A twist on the classic Tiramisu Recipe, the whole family will love!

  • Serves 6-8
  • Preparation time: 10 minutes
  • Cooking time: 40 minutes
  • Allergens: Dairy, Gluten, Eggs

Ingredients

  • 460g Opies Red Berries with Pink Gin and reserved syrup
  • 150g White Chocolate, broken into small pieces, plus extra to garnish
  • 4 Eggs, separated
  • 100g Caster Sugar
  • 250g Mascarpone Cheese
  • 200g Sponge Finger Biscuits

Method

  1. Melt the chocolate in a bowl over a saucepan of simmering water.
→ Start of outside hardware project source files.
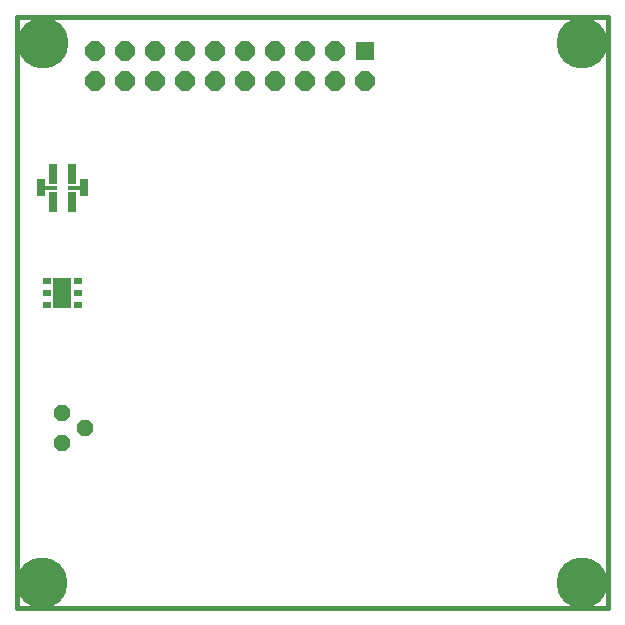
<source format=gts>
G75*
%MOIN*%
%OFA0B0*%
%FSLAX25Y25*%
%IPPOS*%
%LPD*%
%AMOC8*
5,1,8,0,0,1.08239X$1,22.5*
%
%ADD10C,0.01600*%
%ADD11R,0.06400X0.06400*%
%ADD12OC8,0.06400*%
%ADD13R,0.03156X0.01521*%
%ADD14R,0.02762X0.01975*%
%ADD15R,0.06306X0.09849*%
%ADD16OC8,0.05600*%
%ADD17C,0.16998*%
D10*
X0001800Y0001800D02*
X0198650Y0001800D01*
X0198650Y0198650D01*
X0001800Y0198650D01*
X0001800Y0001800D01*
D11*
X0117863Y0187528D03*
D12*
X0117863Y0177528D03*
X0107863Y0177528D03*
X0097863Y0177528D03*
X0087863Y0177528D03*
X0077863Y0177528D03*
X0067863Y0177528D03*
X0057863Y0177528D03*
X0047863Y0177528D03*
X0037863Y0177528D03*
X0027863Y0177528D03*
X0027863Y0187528D03*
X0037863Y0187528D03*
X0047863Y0187528D03*
X0057863Y0187528D03*
X0067863Y0187528D03*
X0077863Y0187528D03*
X0087863Y0187528D03*
X0097863Y0187528D03*
X0107863Y0187528D03*
D13*
X0023876Y0143957D03*
X0023876Y0142882D03*
X0023876Y0141798D03*
X0023874Y0140733D03*
X0023874Y0139661D03*
X0022245Y0141798D03*
X0020048Y0141800D03*
X0020048Y0139831D03*
X0020043Y0138783D03*
X0020043Y0137708D03*
X0020043Y0136624D03*
X0020040Y0135559D03*
X0020040Y0134488D03*
X0013550Y0134447D03*
X0013550Y0135519D03*
X0013552Y0136584D03*
X0013552Y0137668D03*
X0013552Y0138743D03*
X0013552Y0139831D03*
X0013552Y0141800D03*
X0011596Y0141800D03*
X0009721Y0141798D03*
X0009719Y0140733D03*
X0009719Y0139661D03*
X0009721Y0142882D03*
X0009721Y0143957D03*
X0013552Y0143769D03*
X0013551Y0144838D03*
X0013551Y0145910D03*
X0013553Y0146975D03*
X0013553Y0148059D03*
X0013553Y0149133D03*
X0020035Y0149122D03*
X0020035Y0148048D03*
X0020035Y0146964D03*
X0020033Y0145898D03*
X0020033Y0144827D03*
X0020048Y0143769D03*
D14*
X0021918Y0110737D03*
X0021918Y0106800D03*
X0021918Y0102863D03*
X0011682Y0102863D03*
X0011682Y0106800D03*
X0011682Y0110737D03*
D15*
X0016800Y0106800D03*
D16*
X0016800Y0066800D03*
X0024300Y0061800D03*
X0016800Y0056800D03*
D17*
X0010116Y0010066D03*
X0010308Y0190048D03*
X0190116Y0190066D03*
X0190116Y0010066D03*
M02*

</source>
Remove from the heat and allow to cool.
  2. Place the egg yolks in a mixing bowl with the sugar, beat until thick and pale.
  3. Stir in the mascarpone cheese until really smooth and mix in the cooled melted chocolate.
  4. In a separate bowl, whisk the egg whites until they form stiff peaks. Fold them into the mascarpone and egg mixture until well combined.
  5. Dip half the biscuits in the reserved syrup and place them at the base of a serving dish. Spread half the mascarpone mixture over the biscuits, followed by half the fruit.
  6. Cover the fruit with a second layer of biscuits dipped in reserved syrup, add the remaining fruit, followed by the rest of the mascarpone mixture.
  7. Grate the remaining chocolate and sprinkle over the dessert, cover with cling film and chill in the fridge before serving.

TipThis Tiramisu is delicious when served with cream or ice cream.